配達あかずきん―成風堂書店事件メモ (創元推理文庫)大崎 梢東京創元社このアイテムの詳細を見る |
駅ビル6階にある書店成風堂で働く、
しっかりものの書店員、杏子と、
勘の鋭いアルバイト、多絵が、
様々な日常の謎を解いてゆきます。
曰く、本格書店ミステリ。
本屋さん好き、読書好きには応えられない本ですね。
冒頭の一作目が、まず、ぎゅっと本好きの心を掴みます。
書店にやってきたお客が、店員に尋ねるのです。
「欲しい本が見つからないのだけれど・・・。
それがタイトルも書いた人もわからないの・・・。
どういう内容かもわからないのよね・・・。
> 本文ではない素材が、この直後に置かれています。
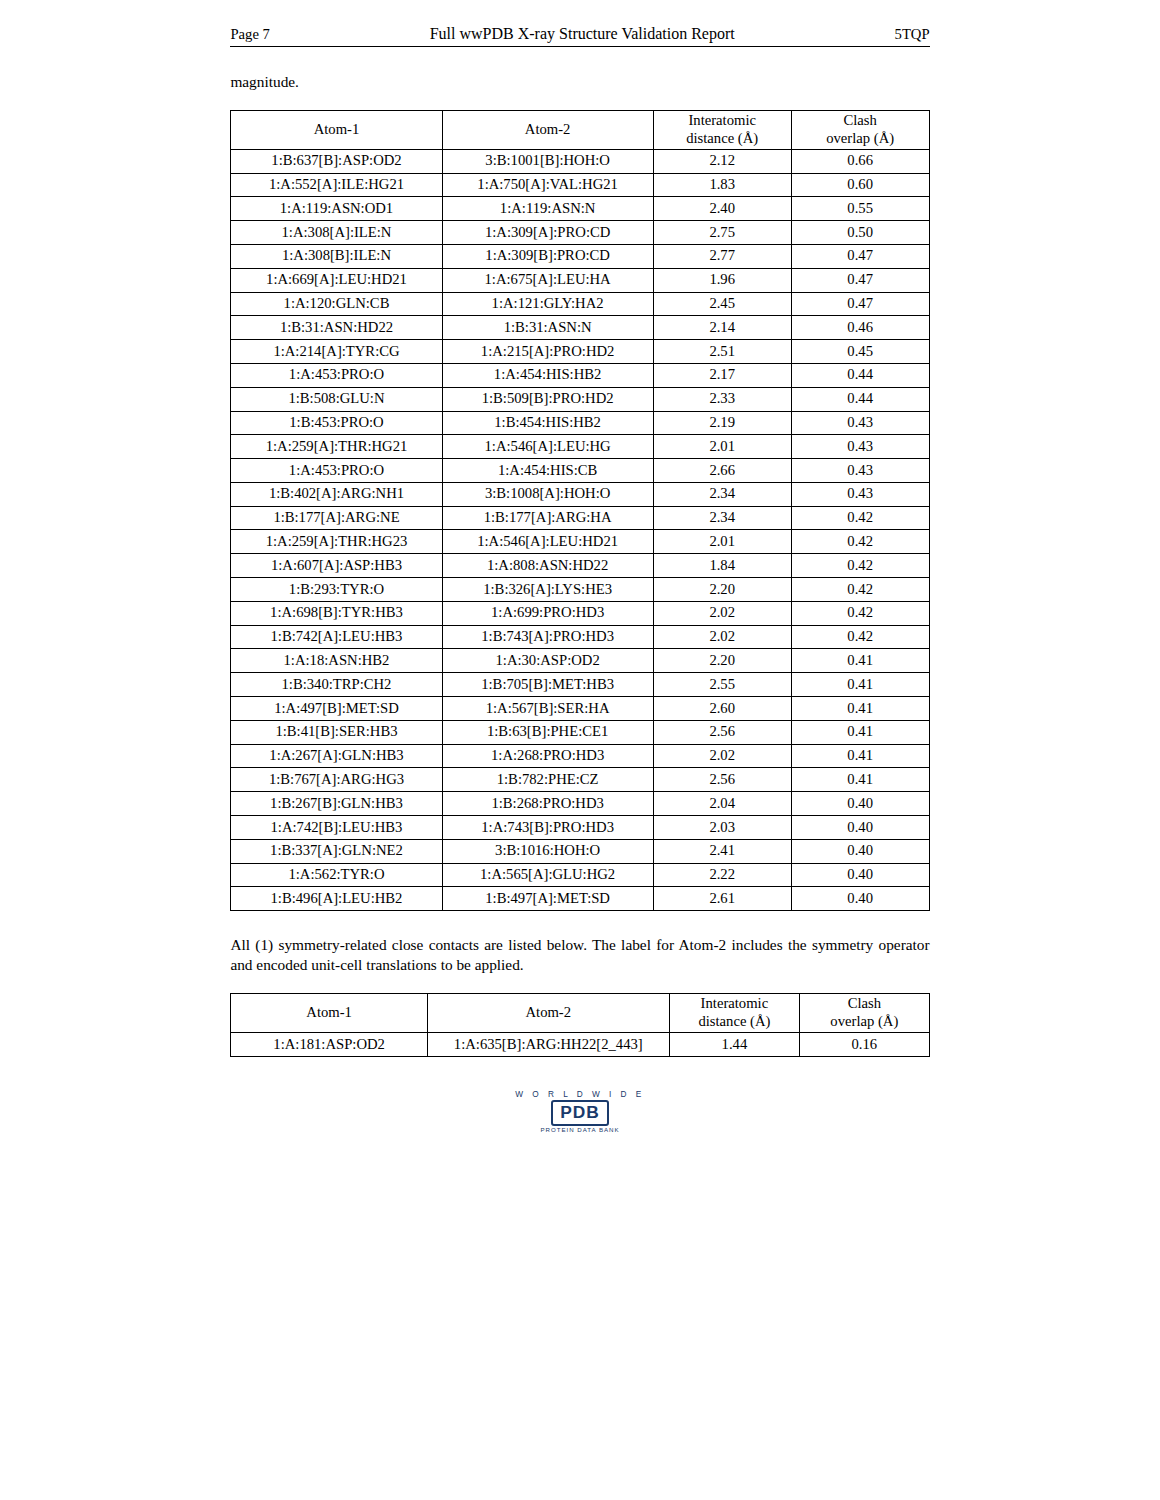Page 7
Full wwPDB X-ray Structure Validation Report
5TQP
magnitude.
Close contacts within the asymmetric unit
| Atom-1 | Atom-2 | Interatomic distance (Å) | Clash overlap (Å) |
| --- | --- | --- | --- |
| 1:B:637[B]:ASP:OD2 | 3:B:1001[B]:HOH:O | 2.12 | 0.66 |
| 1:A:552[A]:ILE:HG21 | 1:A:750[A]:VAL:HG21 | 1.83 | 0.60 |
| 1:A:119:ASN:OD1 | 1:A:119:ASN:N | 2.40 | 0.55 |
| 1:A:308[A]:ILE:N | 1:A:309[A]:PRO:CD | 2.75 | 0.50 |
| 1:A:308[B]:ILE:N | 1:A:309[B]:PRO:CD | 2.77 | 0.47 |
| 1:A:669[A]:LEU:HD21 | 1:A:675[A]:LEU:HA | 1.96 | 0.47 |
| 1:A:120:GLN:CB | 1:A:121:GLY:HA2 | 2.45 | 0.47 |
| 1:B:31:ASN:HD22 | 1:B:31:ASN:N | 2.14 | 0.46 |
| 1:A:214[A]:TYR:CG | 1:A:215[A]:PRO:HD2 | 2.51 | 0.45 |
| 1:A:453:PRO:O | 1:A:454:HIS:HB2 | 2.17 | 0.44 |
| 1:B:508:GLU:N | 1:B:509[B]:PRO:HD2 | 2.33 | 0.44 |
| 1:B:453:PRO:O | 1:B:454:HIS:HB2 | 2.19 | 0.43 |
| 1:A:259[A]:THR:HG21 | 1:A:546[A]:LEU:HG | 2.01 | 0.43 |
| 1:A:453:PRO:O | 1:A:454:HIS:CB | 2.66 | 0.43 |
| 1:B:402[A]:ARG:NH1 | 3:B:1008[A]:HOH:O | 2.34 | 0.43 |
| 1:B:177[A]:ARG:NE | 1:B:177[A]:ARG:HA | 2.34 | 0.42 |
| 1:A:259[A]:THR:HG23 | 1:A:546[A]:LEU:HD21 | 2.01 | 0.42 |
| 1:A:607[A]:ASP:HB3 | 1:A:808:ASN:HD22 | 1.84 | 0.42 |
| 1:B:293:TYR:O | 1:B:326[A]:LYS:HE3 | 2.20 | 0.42 |
| 1:A:698[B]:TYR:HB3 | 1:A:699:PRO:HD3 | 2.02 | 0.42 |
| 1:B:742[A]:LEU:HB3 | 1:B:743[A]:PRO:HD3 | 2.02 | 0.42 |
| 1:A:18:ASN:HB2 | 1:A:30:ASP:OD2 | 2.20 | 0.41 |
| 1:B:340:TRP:CH2 | 1:B:705[B]:MET:HB3 | 2.55 | 0.41 |
| 1:A:497[B]:MET:SD | 1:A:567[B]:SER:HA | 2.60 | 0.41 |
| 1:B:41[B]:SER:HB3 | 1:B:63[B]:PHE:CE1 | 2.56 | 0.41 |
| 1:A:267[A]:GLN:HB3 | 1:A:268:PRO:HD3 | 2.02 | 0.41 |
| 1:B:767[A]:ARG:HG3 | 1:B:782:PHE:CZ | 2.56 | 0.41 |
| 1:B:267[B]:GLN:HB3 | 1:B:268:PRO:HD3 | 2.04 | 0.40 |
| 1:A:742[B]:LEU:HB3 | 1:A:743[B]:PRO:HD3 | 2.03 | 0.40 |
| 1:B:337[A]:GLN:NE2 | 3:B:1016:HOH:O | 2.41 | 0.40 |
| 1:A:562:TYR:O | 1:A:565[A]:GLU:HG2 | 2.22 | 0.40 |
| 1:B:496[A]:LEU:HB2 | 1:B:497[A]:MET:SD | 2.61 | 0.40 |
All (1) symmetry-related close contacts are listed below. The label for Atom-2 includes the symmetry operator and encoded unit-cell translations to be applied.
| Atom-1 | Atom-2 | Interatomic distance (Å) | Clash overlap (Å) |
| --- | --- | --- | --- |
| 1:A:181:ASP:OD2 | 1:A:635[B]:ARG:HH22[2_443] | 1.44 | 0.16 |
W O R L D W I D E
PDB
PROTEIN DATA BANK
」
こういわれたら、普通はキレますね。
バカにしてるんですか?とか、
話にならない、出直してきて、とか・・・。
しかし、一応礼儀をわきまえている杏子は、
辛抱強く、何か、ヒントはないですか?とたずねる。
「かわいそうな話なのよ・・・。
女の子がたくさん出てきて、みんなとっても貧しいの。
なかなか家には帰れないし、
病気になったり、時には友達が死んでしまったり・・・」
などと、かすかに思い出した話を聞いているうちに、ひらめきが。
ひょっとして、「ああ、野麦峠」では?
ピン・ポン!
私は、この店員さんよりも、お客を身近に感じてしまいます。
私も、時々こういう状況に陥ることがあるんです。
新聞などの書評で、読みたいなと思った本。
きちんとメモすればいいものを、全くのうる覚えで書店に来てしまった。
え・・・? 題名は?著者は?
万事休す。
これでは検索のしようもないではありませんか。
でも、この本のお客のようには、とても恥ずかしくて、
店員さんになど聞けません・・・。
けれど、勉強熱心な店員さんなら、
最近新聞に載った本をチェックしてあるかもしれませんね。
本屋さんには子どものころからあこがれていたのですが、
なるほど、書店にはこんな業務もあるのか・・・と、
いろいろ書店の内情が書かれているのも、興味深く読みました。
今時の書店は、大型化する一方で、
昔のように、個人の「本屋さん」はとても少なくなりました。
本屋さんのお嫁さんになる、なんて夢は、
実際かなり叶いにくい夢になってしまっていますねえ。
この成風堂書店事件メモは、シリーズになっていて、
他にもすでに何冊か出ています。
すぐにでも、続きを読みたいのですが、
まあ、あわてず、次の文庫化を待つことにします。
そういえば、ここに登場する杏子さんや多絵さんなら、
「50円玉20枚の謎」をどう解くのでしょうね?
ぜひ一度はテーマに取り入れて欲しいものです。